When redesigning ASTERRA’s customer portal, it was imperative to ensure that the brand experience was consistent with their product and marketing.
Positioning will also be an essential tool for the design of your product because thoroughly understanding your customers and how they will use the product has a huge impact on how it works, looks, feels, and functions. Any UI/UX designer would attest to that being one of the most critical steps toward creating a successful product. Let that understanding and what has been established for the visual identity guide choices of fonts, colors, and other visual elements. If the product is a physical one, look for shapes, textures, and colors that lend themselves to the brand work that has already been done.
Brand Creates Culture and Vice Versa
The last piece of branding is the internal brand and culture of companies. Hiring practices, values, DEI programs, benefits, and events are all the final expressions of your brand. And while it would seem obvious that potential candidates are the only ones paying attention to how a company treats its employees, customers care about that too. As stated by the Harvard Business Review, “If your culture and your brand are driven by the same purpose and values and if you weave them together into a single guiding force for your company, you will win the competitive battle for customers and employees, future-proof your business from failures and downturns, and produce an organization that operates with integrity and authenticity.”
A couple of years ago, we created values for VSSL. We involved the whole crew to make sure they weren’t just aspirational, but accurate to who we are. We then made sure that the visual and written tone matched our brand.
Brand guidelines bring it all together
We’ve written a lot about the importance of brand guidelines because we see how they serve as a rule book to guide every expression of a company’s brand. This is the essential last step because documenting everything that’s been discovered in the branding process is going to ensure consistency in the future. And consistency is critical—studies have shown that there is a 23% increase in revenue for brands that are presented consistently.
At VSSL, we are passionate about what a thorough approach to branding can do for your business. It’s not just about making something cool or disruptive. We’ve seen how it has real financial benefits to companies in B2C and B2B. It’s not just about your product or logo. It’s an entire ecosystem of characteristics, actions, and beliefs that manifest in different ways to provide a unique personality for your company.

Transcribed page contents
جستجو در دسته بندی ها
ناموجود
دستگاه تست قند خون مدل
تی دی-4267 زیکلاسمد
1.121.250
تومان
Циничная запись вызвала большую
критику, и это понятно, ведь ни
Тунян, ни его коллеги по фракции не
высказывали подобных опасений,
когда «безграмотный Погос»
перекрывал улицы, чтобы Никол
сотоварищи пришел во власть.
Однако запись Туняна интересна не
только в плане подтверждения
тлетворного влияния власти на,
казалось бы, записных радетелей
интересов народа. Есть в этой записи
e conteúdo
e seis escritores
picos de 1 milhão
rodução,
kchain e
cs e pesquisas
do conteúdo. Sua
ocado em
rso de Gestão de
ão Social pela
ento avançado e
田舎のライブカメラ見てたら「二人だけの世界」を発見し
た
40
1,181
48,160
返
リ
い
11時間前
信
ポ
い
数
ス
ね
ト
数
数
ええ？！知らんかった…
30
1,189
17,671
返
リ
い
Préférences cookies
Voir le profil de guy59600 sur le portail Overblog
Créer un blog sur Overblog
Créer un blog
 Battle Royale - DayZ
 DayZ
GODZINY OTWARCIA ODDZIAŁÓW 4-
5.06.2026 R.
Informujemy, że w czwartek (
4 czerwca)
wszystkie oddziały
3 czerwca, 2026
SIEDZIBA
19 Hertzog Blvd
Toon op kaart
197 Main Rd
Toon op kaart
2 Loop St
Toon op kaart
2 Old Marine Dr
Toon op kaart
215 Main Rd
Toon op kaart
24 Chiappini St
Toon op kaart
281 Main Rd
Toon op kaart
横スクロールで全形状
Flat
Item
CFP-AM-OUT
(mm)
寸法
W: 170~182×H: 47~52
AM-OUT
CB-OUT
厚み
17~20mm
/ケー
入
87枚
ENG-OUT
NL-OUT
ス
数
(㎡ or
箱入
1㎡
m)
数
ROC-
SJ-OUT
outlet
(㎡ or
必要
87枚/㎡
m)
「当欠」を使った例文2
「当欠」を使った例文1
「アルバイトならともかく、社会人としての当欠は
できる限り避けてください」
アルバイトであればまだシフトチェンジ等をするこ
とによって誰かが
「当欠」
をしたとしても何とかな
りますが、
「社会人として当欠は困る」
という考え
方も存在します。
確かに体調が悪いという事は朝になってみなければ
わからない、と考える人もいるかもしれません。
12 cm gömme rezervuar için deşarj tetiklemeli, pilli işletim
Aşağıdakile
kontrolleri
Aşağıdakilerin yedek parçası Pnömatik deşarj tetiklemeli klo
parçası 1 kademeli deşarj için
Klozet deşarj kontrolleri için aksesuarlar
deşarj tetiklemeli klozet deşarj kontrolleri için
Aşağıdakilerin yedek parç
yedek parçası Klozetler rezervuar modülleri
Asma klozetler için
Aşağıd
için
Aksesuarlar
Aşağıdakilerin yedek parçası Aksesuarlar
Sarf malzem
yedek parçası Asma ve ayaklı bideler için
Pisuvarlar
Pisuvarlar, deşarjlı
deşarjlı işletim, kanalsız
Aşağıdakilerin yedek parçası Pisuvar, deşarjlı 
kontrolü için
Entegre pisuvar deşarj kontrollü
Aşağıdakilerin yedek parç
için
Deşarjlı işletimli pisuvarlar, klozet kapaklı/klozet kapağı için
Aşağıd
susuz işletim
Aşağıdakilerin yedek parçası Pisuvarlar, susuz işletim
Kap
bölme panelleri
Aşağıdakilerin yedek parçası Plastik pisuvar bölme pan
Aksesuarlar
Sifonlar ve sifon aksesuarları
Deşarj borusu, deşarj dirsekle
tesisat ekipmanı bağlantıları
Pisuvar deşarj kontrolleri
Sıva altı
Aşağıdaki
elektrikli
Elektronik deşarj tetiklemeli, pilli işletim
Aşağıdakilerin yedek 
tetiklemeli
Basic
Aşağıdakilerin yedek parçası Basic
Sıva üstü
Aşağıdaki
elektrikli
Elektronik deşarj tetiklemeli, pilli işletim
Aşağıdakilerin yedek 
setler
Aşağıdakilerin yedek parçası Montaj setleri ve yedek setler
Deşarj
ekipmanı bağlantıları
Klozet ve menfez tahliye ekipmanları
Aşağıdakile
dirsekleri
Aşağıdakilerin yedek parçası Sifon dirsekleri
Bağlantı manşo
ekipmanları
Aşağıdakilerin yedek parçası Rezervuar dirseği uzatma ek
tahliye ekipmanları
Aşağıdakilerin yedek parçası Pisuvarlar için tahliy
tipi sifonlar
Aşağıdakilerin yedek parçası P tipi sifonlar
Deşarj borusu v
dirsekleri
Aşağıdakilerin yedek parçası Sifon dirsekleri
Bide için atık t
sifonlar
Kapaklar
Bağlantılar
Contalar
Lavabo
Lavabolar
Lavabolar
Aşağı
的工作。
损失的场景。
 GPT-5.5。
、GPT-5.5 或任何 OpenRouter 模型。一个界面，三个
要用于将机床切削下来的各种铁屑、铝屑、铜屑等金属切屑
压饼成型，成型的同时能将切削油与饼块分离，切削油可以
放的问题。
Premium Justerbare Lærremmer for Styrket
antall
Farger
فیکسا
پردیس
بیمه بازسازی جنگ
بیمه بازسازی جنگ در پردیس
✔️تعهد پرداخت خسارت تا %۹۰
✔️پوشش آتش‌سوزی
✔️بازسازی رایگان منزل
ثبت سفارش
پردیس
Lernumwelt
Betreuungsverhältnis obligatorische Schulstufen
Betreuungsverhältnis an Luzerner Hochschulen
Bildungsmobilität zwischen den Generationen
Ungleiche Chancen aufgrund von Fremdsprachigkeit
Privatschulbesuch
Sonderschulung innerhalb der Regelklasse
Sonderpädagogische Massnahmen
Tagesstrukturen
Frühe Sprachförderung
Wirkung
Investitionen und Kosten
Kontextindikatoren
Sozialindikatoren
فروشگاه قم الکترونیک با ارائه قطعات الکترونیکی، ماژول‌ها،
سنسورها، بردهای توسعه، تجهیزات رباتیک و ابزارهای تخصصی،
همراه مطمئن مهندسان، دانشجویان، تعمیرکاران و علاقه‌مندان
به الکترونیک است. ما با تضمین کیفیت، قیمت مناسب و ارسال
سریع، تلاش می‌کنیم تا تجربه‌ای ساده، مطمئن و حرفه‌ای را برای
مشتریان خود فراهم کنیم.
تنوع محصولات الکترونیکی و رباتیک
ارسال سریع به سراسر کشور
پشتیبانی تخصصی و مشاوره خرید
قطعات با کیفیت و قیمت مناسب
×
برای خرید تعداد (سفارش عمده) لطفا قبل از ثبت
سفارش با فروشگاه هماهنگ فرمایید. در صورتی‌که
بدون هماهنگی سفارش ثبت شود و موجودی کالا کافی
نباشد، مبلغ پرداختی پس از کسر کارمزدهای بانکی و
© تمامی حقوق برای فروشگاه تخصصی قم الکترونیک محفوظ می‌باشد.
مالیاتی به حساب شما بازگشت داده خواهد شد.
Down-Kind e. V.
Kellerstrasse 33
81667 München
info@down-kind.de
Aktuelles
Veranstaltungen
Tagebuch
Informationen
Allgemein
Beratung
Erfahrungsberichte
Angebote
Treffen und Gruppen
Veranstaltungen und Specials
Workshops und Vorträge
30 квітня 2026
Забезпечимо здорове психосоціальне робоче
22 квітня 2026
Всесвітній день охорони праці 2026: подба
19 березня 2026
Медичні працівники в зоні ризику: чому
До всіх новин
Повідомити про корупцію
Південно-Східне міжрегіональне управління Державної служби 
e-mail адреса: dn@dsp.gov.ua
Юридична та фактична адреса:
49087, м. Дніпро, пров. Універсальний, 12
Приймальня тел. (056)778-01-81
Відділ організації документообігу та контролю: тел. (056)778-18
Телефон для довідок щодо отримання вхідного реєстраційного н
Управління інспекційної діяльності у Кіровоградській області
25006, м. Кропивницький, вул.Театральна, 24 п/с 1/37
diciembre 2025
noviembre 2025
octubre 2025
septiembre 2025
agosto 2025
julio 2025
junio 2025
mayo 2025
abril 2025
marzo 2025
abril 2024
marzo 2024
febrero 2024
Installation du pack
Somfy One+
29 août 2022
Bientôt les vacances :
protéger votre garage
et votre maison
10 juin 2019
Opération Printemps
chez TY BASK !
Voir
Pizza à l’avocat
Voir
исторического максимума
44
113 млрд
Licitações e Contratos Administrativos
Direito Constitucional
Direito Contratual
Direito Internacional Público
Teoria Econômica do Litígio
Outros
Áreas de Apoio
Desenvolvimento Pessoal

» **Action item**
Please answer these questions about the branding passage above, one per line:
1. Whose customer portal was redesigned?
2. Who did VSSL involve when it created its values?
3. What increase in revenue have studies shown for brands that are presented consistently?

» **Reply to the exercise**
1. ASTERRA's.
2. The whole crew.
3. A 23% increase.